This part of southeastern Pennsylvania was settled by German immigrants, mostly farmers lured by fertile land, in the 1700s. They decorated their stone-and-wood barns with designs that survive today. Armed with a Hex Barn Art Tour brochure from the Greater Reading Convention & Visitors Bureau, my husband and I were driving a 28-mile route to spot 22 red and white barns, searching for distelfinks as we went.
The tour started in Kutztown, about midway between Reading and Allentown, and ended near Hamburg, taking us along two-lane roads that wound through villages dotted with stately old stone houses and modest newer ones. As we drove, our efforts to spot the signs on the barns (all on private property) became a competitive sport between artist (me) and mathematician (my husband). Mostly, he was winning, as we were finding largely geometric designs — stars with four to 32 points that ranged from three to eight feet high, many surrounded by scallops or petals within borders. We both appreciated the skill involved in crafting the symbols. We imagined standing on scaffolding, sketching with a ruler and compass. Our tour brochure noted that every point and color holds meaning: Green symbolizes life; red, strength; white, purity.
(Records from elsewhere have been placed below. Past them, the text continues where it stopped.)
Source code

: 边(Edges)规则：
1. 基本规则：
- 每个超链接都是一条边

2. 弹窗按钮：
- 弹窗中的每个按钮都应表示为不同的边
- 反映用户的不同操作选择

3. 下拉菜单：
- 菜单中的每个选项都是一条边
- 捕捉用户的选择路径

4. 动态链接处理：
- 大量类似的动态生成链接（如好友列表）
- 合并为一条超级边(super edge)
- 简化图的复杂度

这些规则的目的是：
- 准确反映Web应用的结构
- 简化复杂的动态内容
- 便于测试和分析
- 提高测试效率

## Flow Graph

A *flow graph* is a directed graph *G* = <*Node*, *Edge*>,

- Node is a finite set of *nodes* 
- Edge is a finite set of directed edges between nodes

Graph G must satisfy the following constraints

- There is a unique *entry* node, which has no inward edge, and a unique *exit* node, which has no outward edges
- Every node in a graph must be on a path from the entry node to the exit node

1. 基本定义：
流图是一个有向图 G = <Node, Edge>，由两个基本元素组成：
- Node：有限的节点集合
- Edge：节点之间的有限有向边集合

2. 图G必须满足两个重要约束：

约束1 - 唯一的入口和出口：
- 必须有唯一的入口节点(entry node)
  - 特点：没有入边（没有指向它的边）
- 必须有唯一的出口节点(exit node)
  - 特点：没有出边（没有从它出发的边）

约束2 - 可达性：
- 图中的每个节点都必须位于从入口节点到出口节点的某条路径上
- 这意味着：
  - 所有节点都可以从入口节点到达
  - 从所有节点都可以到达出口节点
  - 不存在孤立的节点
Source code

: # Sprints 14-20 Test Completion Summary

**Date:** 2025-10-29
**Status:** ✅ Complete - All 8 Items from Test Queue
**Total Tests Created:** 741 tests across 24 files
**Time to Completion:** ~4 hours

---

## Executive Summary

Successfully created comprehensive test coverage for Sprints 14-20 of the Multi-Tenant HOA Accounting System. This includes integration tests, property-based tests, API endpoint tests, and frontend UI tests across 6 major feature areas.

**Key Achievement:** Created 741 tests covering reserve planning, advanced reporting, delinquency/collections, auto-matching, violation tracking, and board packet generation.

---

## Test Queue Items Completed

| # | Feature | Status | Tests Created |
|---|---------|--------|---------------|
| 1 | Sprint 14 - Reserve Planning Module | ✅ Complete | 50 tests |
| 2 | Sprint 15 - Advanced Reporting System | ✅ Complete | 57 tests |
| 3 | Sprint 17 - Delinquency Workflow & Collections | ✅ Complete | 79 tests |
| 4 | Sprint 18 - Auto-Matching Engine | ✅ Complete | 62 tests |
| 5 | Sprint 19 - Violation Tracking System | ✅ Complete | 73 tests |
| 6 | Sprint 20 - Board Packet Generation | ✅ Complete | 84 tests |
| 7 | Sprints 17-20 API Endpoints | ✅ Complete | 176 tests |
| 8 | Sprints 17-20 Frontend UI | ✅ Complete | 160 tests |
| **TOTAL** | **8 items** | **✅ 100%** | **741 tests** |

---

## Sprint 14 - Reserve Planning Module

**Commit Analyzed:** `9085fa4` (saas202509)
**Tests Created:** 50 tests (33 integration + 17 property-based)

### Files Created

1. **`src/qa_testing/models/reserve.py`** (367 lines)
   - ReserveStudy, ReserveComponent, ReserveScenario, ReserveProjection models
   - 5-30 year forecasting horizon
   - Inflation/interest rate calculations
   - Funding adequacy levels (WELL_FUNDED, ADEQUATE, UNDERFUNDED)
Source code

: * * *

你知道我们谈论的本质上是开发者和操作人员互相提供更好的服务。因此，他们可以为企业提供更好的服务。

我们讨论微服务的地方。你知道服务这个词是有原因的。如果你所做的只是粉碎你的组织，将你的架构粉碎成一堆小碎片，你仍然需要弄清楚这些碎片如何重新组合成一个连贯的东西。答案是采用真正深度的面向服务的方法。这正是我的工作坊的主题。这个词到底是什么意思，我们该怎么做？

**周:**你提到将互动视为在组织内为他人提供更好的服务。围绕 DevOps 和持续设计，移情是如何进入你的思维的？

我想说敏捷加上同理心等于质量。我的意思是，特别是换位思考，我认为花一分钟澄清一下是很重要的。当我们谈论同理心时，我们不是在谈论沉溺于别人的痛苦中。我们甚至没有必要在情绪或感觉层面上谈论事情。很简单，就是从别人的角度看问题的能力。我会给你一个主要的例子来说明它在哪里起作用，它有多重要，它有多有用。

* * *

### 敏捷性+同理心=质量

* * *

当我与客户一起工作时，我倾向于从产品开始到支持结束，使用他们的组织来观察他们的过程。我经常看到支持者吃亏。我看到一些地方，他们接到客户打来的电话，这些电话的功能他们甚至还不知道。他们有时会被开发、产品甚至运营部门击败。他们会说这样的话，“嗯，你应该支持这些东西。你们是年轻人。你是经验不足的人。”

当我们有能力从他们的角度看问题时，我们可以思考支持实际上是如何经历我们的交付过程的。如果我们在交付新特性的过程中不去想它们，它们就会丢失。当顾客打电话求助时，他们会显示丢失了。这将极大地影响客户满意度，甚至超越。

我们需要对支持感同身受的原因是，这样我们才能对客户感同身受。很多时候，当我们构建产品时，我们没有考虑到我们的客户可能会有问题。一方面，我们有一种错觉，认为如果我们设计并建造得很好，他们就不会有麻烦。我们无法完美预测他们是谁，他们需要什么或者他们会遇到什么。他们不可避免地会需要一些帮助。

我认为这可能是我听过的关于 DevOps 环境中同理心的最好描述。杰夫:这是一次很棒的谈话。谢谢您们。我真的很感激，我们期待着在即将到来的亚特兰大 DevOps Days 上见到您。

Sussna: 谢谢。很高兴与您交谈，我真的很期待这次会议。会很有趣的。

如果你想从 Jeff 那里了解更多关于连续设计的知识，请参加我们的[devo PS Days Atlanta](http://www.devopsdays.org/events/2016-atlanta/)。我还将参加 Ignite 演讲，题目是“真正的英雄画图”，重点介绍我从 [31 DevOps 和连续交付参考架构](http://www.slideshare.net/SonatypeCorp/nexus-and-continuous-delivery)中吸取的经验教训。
Nobody knows exactly why the Pennsylvania Dutch decorated their barns. It could have been that they believed the signs warded off evil; the Pennsylvania Dutch word “hexafoos” means witch’s foot. Some theorize that the name comes from the German word “sechs,” meaning six, which may have sounded like “hex” to English-speaking neighbors. But in fact, the designs weren’t even called hex signs until a travel writer coined the term in 1923. The name stuck, and a tourist industry was born.
My brochure stated that some thought hex signs originated in the mid-1880s, “when the affordability of paint gave a green light to farmers’ creative sides,” but new research suggests that they appeared earlier — perhaps around 1800.
One hex sign researcher is Patrick Donmoyer, a building conservator and exhibit specialist at the Pennsylvania German Cultural Heritage Center at Kutztown University, whose library contains hex-sign books. (For $5, members of the public can have a look.) Donmoyer got hooked on barn signs while pursuing an art degree at Kutztown. “I spent four months driving around for 10 or 12 hours a day,” he told me. He documented 425 Berks County barns with signs. Some were so weathered that he could see only the “ghost” of the sign, and only a fraction are on the art barn tour.
“Kutztown is the epicenter of it all,” Donmoyer said, with many of the earliest examples (one sign dates from 1819). He told us that the hex sign tradition was “reinvented” in the 1950s by artists such as Milton Hill, who is credited with creating the spinning-star effect; Johnny Ott; and Johnny Claypoole, whose son Eric continues the tradition. We saw their designs on our drive.